Apollonius zeigte keine Regung beim Anblick des seltenen Juwels. Ruhig überreichte er ihm den schwarzen Sack, doch als ihn der Landesherr hastig öffnen wollte hielt er ihn zurück. "Sammelt Euch! Bedenkt, daß Euch der Spiegel nur einmal zeigt was Ihr zu sehen wünscht!"
Mit einer Verwünschung stieß der Fürst die dargebotene Hand zurück, zerrte wild an der Verschnürung. Die Hüllen fielen, eine nach der anderen. Schließlich lag das magische Objekt in seinen Händen.
Eine runde Scheibe aus einem Holz das er nicht kannte, reich geschmückt mit alchymischen Schriftzeichen, auf der Vorderseite in archaischer Schrift sodaß er sie kaum lesen konnte, sein Name, Masr-ud-Din.
Die Scheibe öffnete sich wie ein Buch, darin eingebettet der Spiegel, silbrig glitzernd als ihn Tageslicht zum allerersten Mal traf. Mit einem gurgelnden Stöhnen griff sich Masr-ud-Din, dessen Name aus allen Chroniken getilgt ist, an den Hals und der leuchtende Spiegel fiel zu Boden ...
Am Abend dieses Tages erlitt der gierige Fürst einen grausamen Tod durch den Biß einer Viper und noch ehe der Morgen graute wurde sein Leichnam auf einen Scheiterhaufen aus Zedernholz gebettet, der alsbald hell aufloderte und mit seinem wohlriechenden Rauch den Geruch von Unheil verdrängte.

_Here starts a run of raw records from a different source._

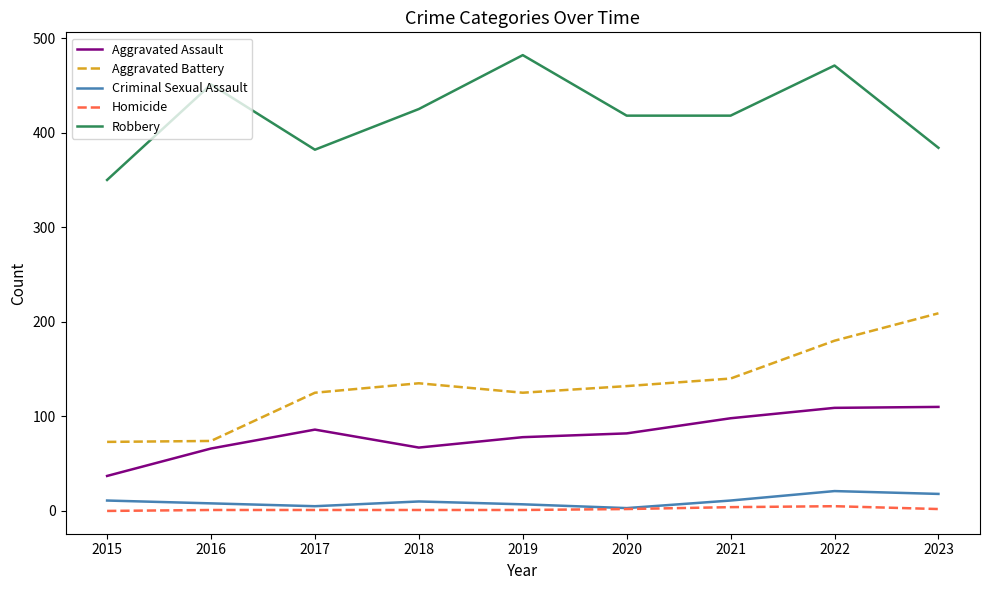

What is the sum of all Homicide values?

17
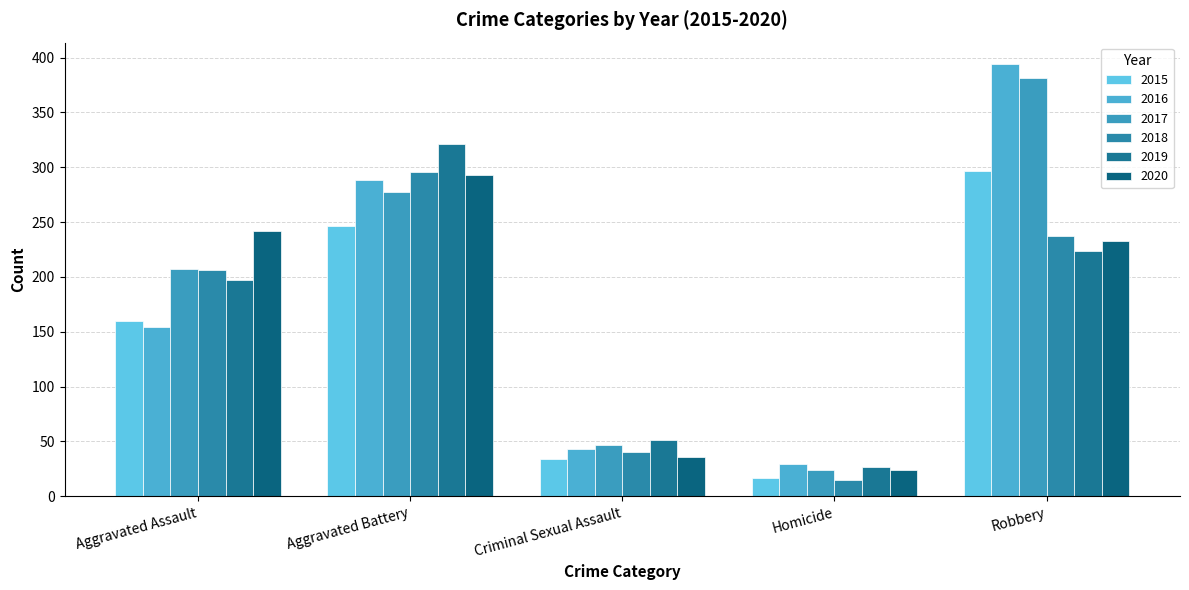

What is the spread (max minus min) of values at Robbery?

170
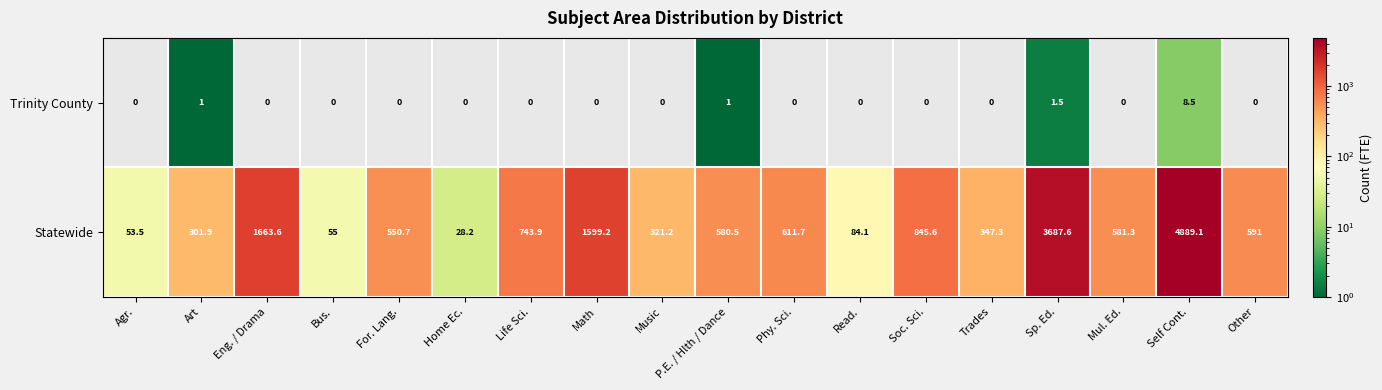

What is the maximum value shown in the chart?

4889.1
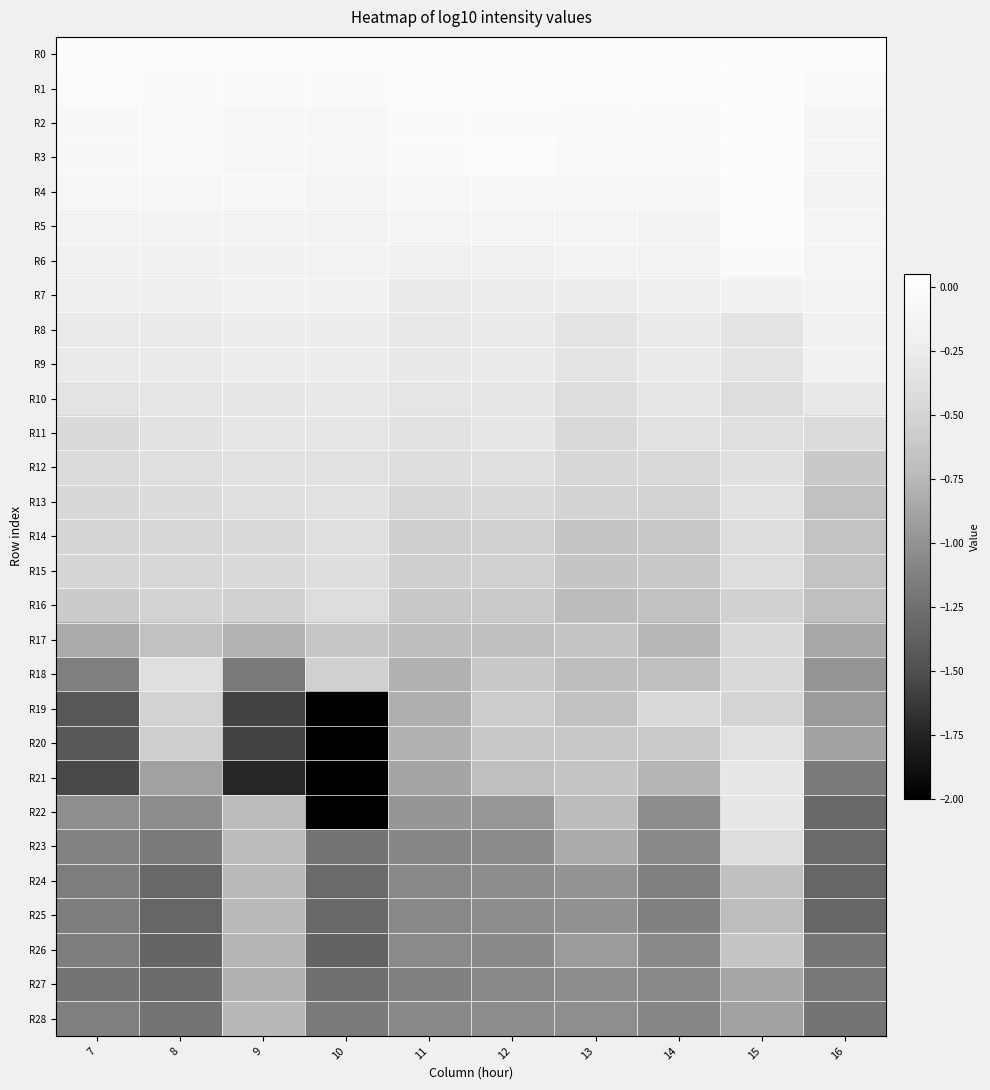

Reading right to left, list all the values displayed in this chart.

R0: 16=0.0	15=0.0	14=0.0	13=0.0	12=0.0	11=0.0	10=0.0	9=0.0	8=0.0	7=0.0
R1: 16=-0.0	15=0.0	14=-0.0	13=-0.0	12=-0.0	11=-0.0	10=-0.0	9=-0.0	8=-0.0	7=-0.0
R2: 16=-0.1	15=0.0	14=-0.0	13=-0.0	12=-0.0	11=-0.0	10=-0.1	9=-0.1	8=-0.1	7=-0.1
R3: 16=-0.1	15=0.0	14=-0.0	13=-0.0	12=-0.0	11=-0.0	10=-0.1	9=-0.1	8=-0.1	7=-0.1
R4: 16=-0.2	15=0.0	14=-0.1	13=-0.1	12=-0.1	11=-0.1	10=-0.1	9=-0.1	8=-0.1	7=-0.1
R5: 16=-0.1	15=-0.0	14=-0.1	13=-0.1	12=-0.1	11=-0.1	10=-0.2	9=-0.2	8=-0.2	7=-0.2
R6: 16=-0.1	15=-0.0	14=-0.2	13=-0.1	12=-0.2	11=-0.2	10=-0.2	9=-0.2	8=-0.2	7=-0.2
R7: 16=-0.2	15=-0.2	14=-0.2	13=-0.3	12=-0.3	11=-0.3	10=-0.2	9=-0.2	8=-0.2	7=-0.2
R8: 16=-0.2	15=-0.3	14=-0.3	13=-0.3	12=-0.3	11=-0.3	10=-0.2	9=-0.3	8=-0.3	7=-0.3
R9: 16=-0.2	15=-0.3	14=-0.3	13=-0.3	12=-0.3	11=-0.3	10=-0.2	9=-0.3	8=-0.3	7=-0.3
R10: 16=-0.3	15=-0.4	14=-0.3	13=-0.4	12=-0.3	11=-0.3	10=-0.3	9=-0.3	8=-0.3	7=-0.3
R11: 16=-0.4	15=-0.4	14=-0.4	13=-0.5	12=-0.3	11=-0.4	10=-0.3	9=-0.3	8=-0.4	7=-0.5
R12: 16=-0.6	15=-0.4	14=-0.5	13=-0.5	12=-0.4	11=-0.4	10=-0.4	9=-0.4	8=-0.4	7=-0.4
R13: 16=-0.7	15=-0.4	14=-0.5	13=-0.5	12=-0.5	11=-0.5	10=-0.4	9=-0.4	8=-0.4	7=-0.5
R14: 16=-0.7	15=-0.4	14=-0.6	13=-0.6	12=-0.5	11=-0.6	10=-0.4	9=-0.5	8=-0.5	7=-0.5
R15: 16=-0.7	15=-0.4	14=-0.6	13=-0.6	12=-0.5	11=-0.6	10=-0.4	9=-0.5	8=-0.5	7=-0.5
R16: 16=-0.7	15=-0.5	14=-0.7	13=-0.7	12=-0.6	11=-0.6	10=-0.4	9=-0.5	8=-0.5	7=-0.6
R17: 16=-0.9	15=-0.5	14=-0.8	13=-0.6	12=-0.7	11=-0.7	10=-0.6	9=-0.8	8=-0.7	7=-0.8
R18: 16=-1.0	15=-0.5	14=-0.7	13=-0.7	12=-0.6	11=-0.8	10=-0.5	9=-1.2	8=-0.4	7=-1.1
R19: 16=-0.9	15=-0.5	14=-0.5	13=-0.7	12=-0.6	11=-0.8	10=-2.4	9=-1.6	8=-0.5	7=-1.4
R20: 16=-0.9	15=-0.4	14=-0.6	13=-0.6	12=-0.6	11=-0.8	10=-4.3	9=-1.6	8=-0.5	7=-1.4
R21: 16=-1.2	15=-0.3	14=-0.8	13=-0.6	12=-0.7	11=-0.9	10=-2.8	9=-1.7	8=-0.9	7=-1.5
R22: 16=-1.3	15=-0.3	14=-1.0	13=-0.7	12=-1.0	11=-1.0	10=-2.0	9=-0.7	8=-1.0	7=-1.0
R23: 16=-1.3	15=-0.4	14=-1.1	13=-0.8	12=-1.1	11=-1.1	10=-1.2	9=-0.7	8=-1.2	7=-1.1
R24: 16=-1.3	15=-0.7	14=-1.1	13=-1.0	12=-1.0	11=-1.1	10=-1.3	9=-0.7	8=-1.3	7=-1.2
R25: 16=-1.3	15=-0.7	14=-1.1	13=-1.0	12=-1.0	11=-1.1	10=-1.3	9=-0.7	8=-1.3	7=-1.2
R26: 16=-1.2	15=-0.6	14=-1.1	13=-0.9	12=-1.1	11=-1.1	10=-1.3	9=-0.8	8=-1.3	7=-1.1
R27: 16=-1.2	15=-0.9	14=-1.1	13=-1.0	12=-1.1	11=-1.1	10=-1.3	9=-0.8	8=-1.3	7=-1.2
R28: 16=-1.2	15=-0.9	14=-1.1	13=-1.0	12=-1.0	11=-1.1	10=-1.2	9=-0.8	8=-1.2	7=-1.1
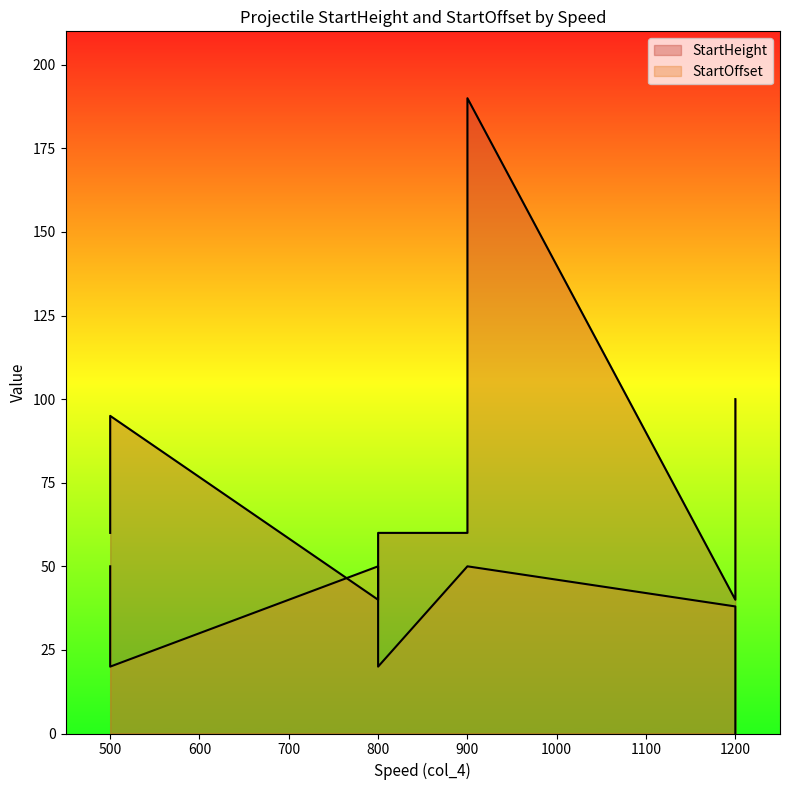

At 800, list the series in order from smallest to largest.

StartHeight, StartOffset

Apollonius nahm das magische Juwel und kehrte in sein Haus zurück. Das Geld, das ihm der Tyrann vor drei Monaten gegeben hatte, ließ er unter den Armen verteilen.
Den Spiegel verwahrte er in einer Kammer, wo er die Jahrhunderte überdauerte. Er zeigte, der silbrigen Fläche unauslöschbar aufgehaucht, das von Entsetzen entstellte Antlitz des nunmehr Namenlosen.

(Mit einer tiefen Verbeugung vor Avram Davidson, ohne dessen Werk Phoenix In The Mirror ich nicht einmal diese bescheidenen Kenntnisse von Sinn, Verwendung und Konsequenz eines Zauberspiegels vorweisen könnte.)